[Photos with camera intrinsics]

* * * * * * * * *

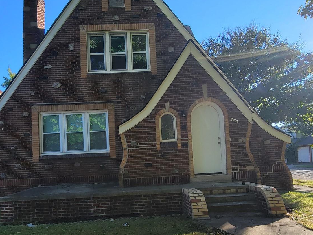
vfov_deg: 56.2
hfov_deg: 71.3
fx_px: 217
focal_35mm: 24
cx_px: 139
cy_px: 146
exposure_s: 1/453
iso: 50
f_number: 2.2
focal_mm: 2.2
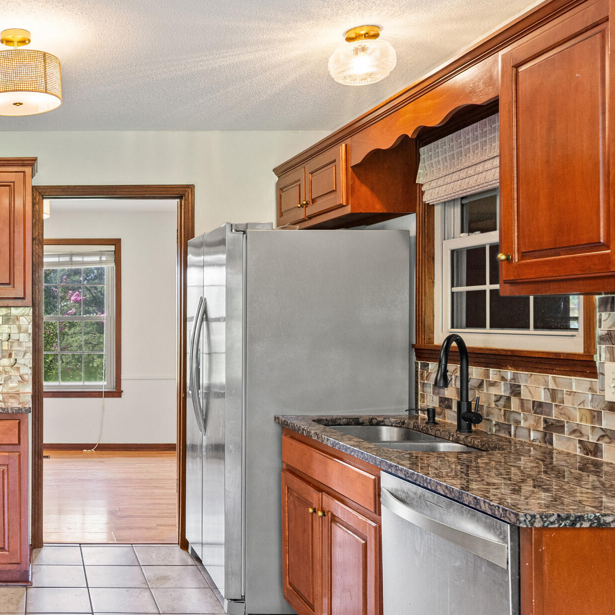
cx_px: 28
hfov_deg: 43.0
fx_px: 683
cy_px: 300
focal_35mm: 34
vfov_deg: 48.4
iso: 1000
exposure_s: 1/4
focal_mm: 17
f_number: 9.5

* * * * * * * * *

### WORK TO COMPLETE
Across all the lines above, repeat the wording exactly and omit the pictures.

### RESULT
vfov_deg: 56.2
hfov_deg: 71.3
fx_px: 217
focal_35mm: 24
cx_px: 139
cy_px: 146
exposure_s: 1/453
iso: 50
f_number: 2.2
focal_mm: 2.2
cx_px: 28
hfov_deg: 43.0
fx_px: 683
cy_px: 300
focal_35mm: 34
vfov_deg: 48.4
iso: 1000
exposure_s: 1/4
focal_mm: 17
f_number: 9.5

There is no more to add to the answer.